Ironically, Mr Al Baker was informed last week by Dutch state secretary Wilma Mansveld that his airline will not be allowed further services to Amsterdam Schiphol Airport under a temporary ban on extra landing rights for Gulf airlines, ahead of internal discussions about the issue by the European Commission (CargoForwarder Global reported).
Ms Mansveld has been criticised by political parties and several organisations in The Netherlands for her "hasty and unnecessary" ban, which is likely to hurt the Dutch economy.
EY strengthens its partnership with AF-KL
Adding further to the ironic developments is today's announcement by Etihad Airways that it has reached a deal to deepen its strategic partnership with Air France-KLM. Etihad's chief executive James Hogan said that Etihad and Air France-KLM will share codes on more flights this year, opening more European cities to the Abu Dhabi-based airline’s customers.
The moves reflect Etihad’s strategy to grow its route map through airline partnerships.
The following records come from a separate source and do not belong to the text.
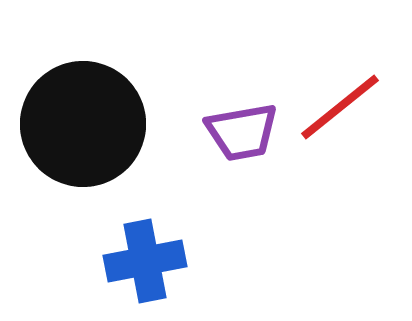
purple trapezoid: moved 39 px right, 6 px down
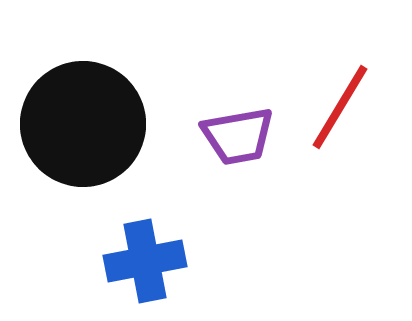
red line: rotated 20 degrees counterclockwise
purple trapezoid: moved 4 px left, 4 px down
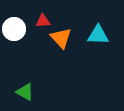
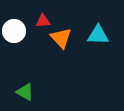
white circle: moved 2 px down
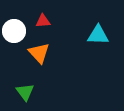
orange triangle: moved 22 px left, 15 px down
green triangle: rotated 24 degrees clockwise
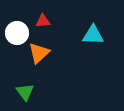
white circle: moved 3 px right, 2 px down
cyan triangle: moved 5 px left
orange triangle: rotated 30 degrees clockwise
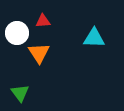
cyan triangle: moved 1 px right, 3 px down
orange triangle: rotated 20 degrees counterclockwise
green triangle: moved 5 px left, 1 px down
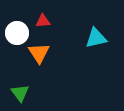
cyan triangle: moved 2 px right; rotated 15 degrees counterclockwise
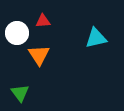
orange triangle: moved 2 px down
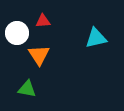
green triangle: moved 7 px right, 4 px up; rotated 42 degrees counterclockwise
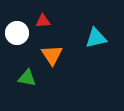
orange triangle: moved 13 px right
green triangle: moved 11 px up
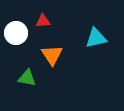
white circle: moved 1 px left
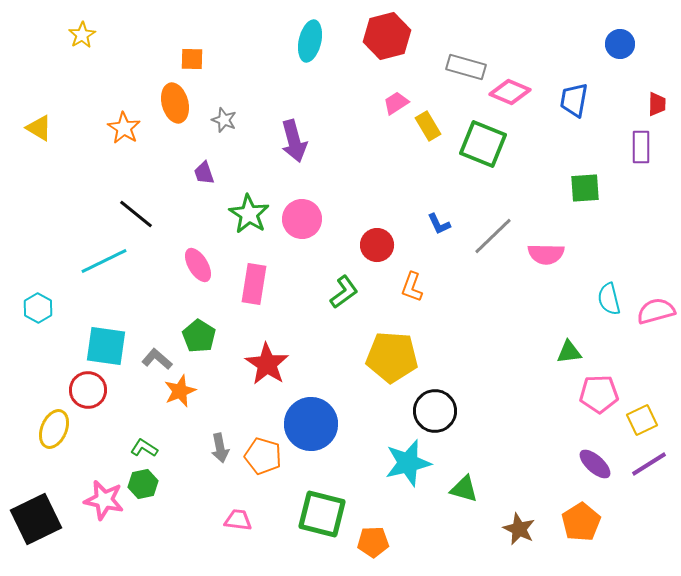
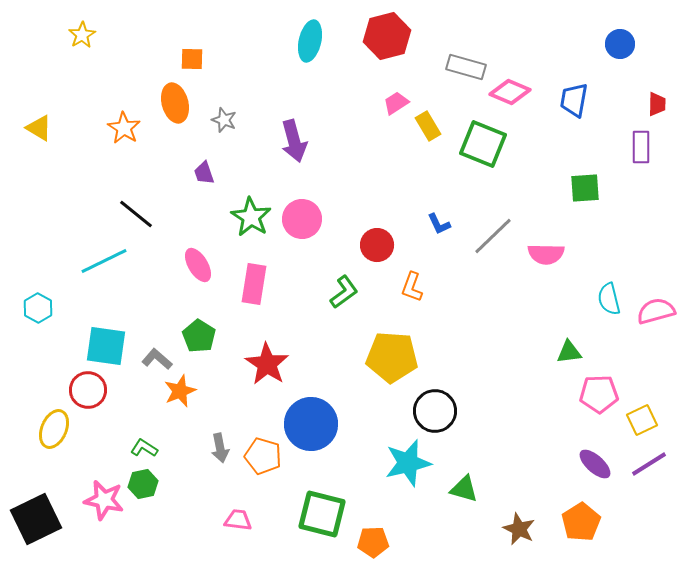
green star at (249, 214): moved 2 px right, 3 px down
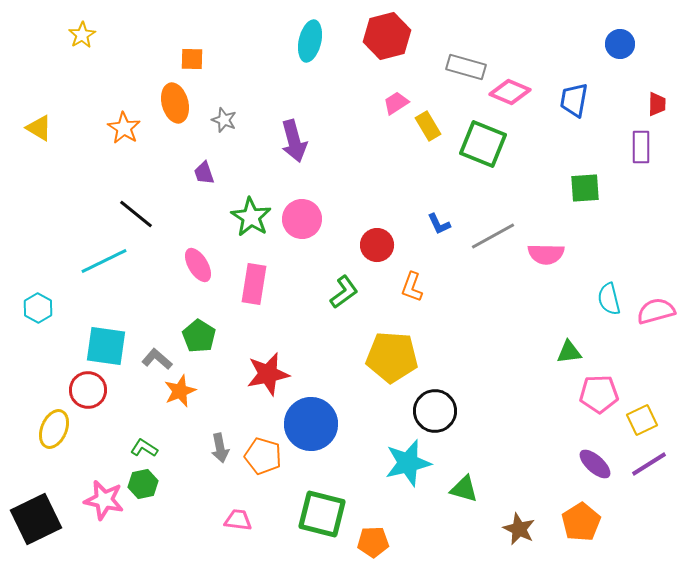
gray line at (493, 236): rotated 15 degrees clockwise
red star at (267, 364): moved 1 px right, 10 px down; rotated 27 degrees clockwise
With code shares on French domestic flights imminent, Etihad also is looking to add destinations via code shares with Philippine Airlines, Garuda Indonesia and Malaysia Airlines, Hogan said on the sidelines of the IATA annual meeting.
Kevin Knight, Etihad’s chief strategy and planning officer, said that Etihad hopes to expand its code share with Air France-KLM "as broadly as possible." The Gulf carrier currently lists its flight code on nine Air France cities and 21 KLM destinations, while it also closely cooperates with the French-Dutch carrier in cargo.